In Google Has the Largest Number of Dead and Old Pages, the Google Operating System Blog points to a video and some research from Google’s Ziv Bar-Yossef that discusses how to grab a random sample of pages from major search engines and extrapolate from those pages information about the search engines. This can be used in a number of ways.
One interesting piece of information that you can determine from the method he discusses is the percentage of dead and of old pages that a search engine may contain. In comparing Google, MSN, and Yahoo! following these methods, Google appears to contain the largest number of dead pages. The Video is from an August 17th Techtalk from Google covering this.
In addition to the information that it provides about search engines, and this method of sampling them, the video also discloses that Ziv Bar-Yossef joined Google a couple of weeks before the video footage was shot.
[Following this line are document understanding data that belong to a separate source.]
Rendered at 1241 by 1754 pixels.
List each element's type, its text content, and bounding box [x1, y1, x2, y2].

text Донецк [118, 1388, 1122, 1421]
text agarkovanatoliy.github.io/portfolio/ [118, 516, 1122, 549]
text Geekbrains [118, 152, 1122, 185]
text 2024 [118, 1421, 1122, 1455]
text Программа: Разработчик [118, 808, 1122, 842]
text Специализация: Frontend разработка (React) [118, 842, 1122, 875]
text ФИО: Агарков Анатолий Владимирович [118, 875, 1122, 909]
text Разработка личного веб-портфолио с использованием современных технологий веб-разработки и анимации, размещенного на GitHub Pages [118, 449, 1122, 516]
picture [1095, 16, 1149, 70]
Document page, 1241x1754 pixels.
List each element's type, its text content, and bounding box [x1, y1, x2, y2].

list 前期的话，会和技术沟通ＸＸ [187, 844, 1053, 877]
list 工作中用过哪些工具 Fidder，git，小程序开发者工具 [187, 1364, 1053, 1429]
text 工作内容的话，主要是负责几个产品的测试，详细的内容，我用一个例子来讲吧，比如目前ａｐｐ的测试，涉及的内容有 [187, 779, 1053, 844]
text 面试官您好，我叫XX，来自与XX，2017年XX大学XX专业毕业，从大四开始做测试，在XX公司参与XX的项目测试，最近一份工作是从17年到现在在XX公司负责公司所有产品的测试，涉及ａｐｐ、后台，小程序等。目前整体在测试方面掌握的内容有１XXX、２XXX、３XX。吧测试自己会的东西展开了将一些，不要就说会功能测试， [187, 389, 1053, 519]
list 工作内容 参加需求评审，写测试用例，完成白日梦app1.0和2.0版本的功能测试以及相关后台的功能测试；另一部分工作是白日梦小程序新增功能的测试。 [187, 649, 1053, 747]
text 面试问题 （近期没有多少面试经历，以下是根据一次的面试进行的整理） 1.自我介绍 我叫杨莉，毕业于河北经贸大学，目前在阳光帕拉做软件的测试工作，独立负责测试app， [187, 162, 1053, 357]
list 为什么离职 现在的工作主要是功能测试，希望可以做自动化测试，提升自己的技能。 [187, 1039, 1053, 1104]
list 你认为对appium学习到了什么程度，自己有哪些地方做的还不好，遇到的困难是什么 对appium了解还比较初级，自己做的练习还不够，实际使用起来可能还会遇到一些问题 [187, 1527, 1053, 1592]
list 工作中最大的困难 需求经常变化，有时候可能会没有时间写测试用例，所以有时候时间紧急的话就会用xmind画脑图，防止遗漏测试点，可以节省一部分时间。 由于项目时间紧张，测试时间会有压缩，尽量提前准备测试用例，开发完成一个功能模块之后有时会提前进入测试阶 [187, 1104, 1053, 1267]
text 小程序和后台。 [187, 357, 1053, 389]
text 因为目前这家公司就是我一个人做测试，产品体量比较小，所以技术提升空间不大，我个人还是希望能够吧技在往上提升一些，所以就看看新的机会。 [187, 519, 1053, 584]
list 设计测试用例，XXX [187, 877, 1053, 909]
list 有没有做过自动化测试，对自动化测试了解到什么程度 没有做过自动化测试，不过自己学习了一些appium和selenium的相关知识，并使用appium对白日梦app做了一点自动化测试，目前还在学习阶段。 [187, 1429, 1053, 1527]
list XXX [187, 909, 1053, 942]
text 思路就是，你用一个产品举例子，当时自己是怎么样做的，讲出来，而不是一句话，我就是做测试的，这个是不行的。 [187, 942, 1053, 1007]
Ziv Bar-Yossef previously worked at the IBM Almaden Research Center, and was most recently at Technion – Israel Institute of Technology, Israel.
I also wrote a little about this reseach at the SEO by the Sea Blog in How Do You Estimate the Size of A Search Engine?, and include with that post a listing of some of the patents that he was involved in developing while at IBM. One of the more interesting was one on Methods and apparatus for assessing web page decay.
Ziv Bar-Yossef brings a wealth of knowledge to Google. Another interesting recent paper he was involved with, while at Technion, looks carefully at Different URLs with Similar Text, and ways that search engines could identify those more easily.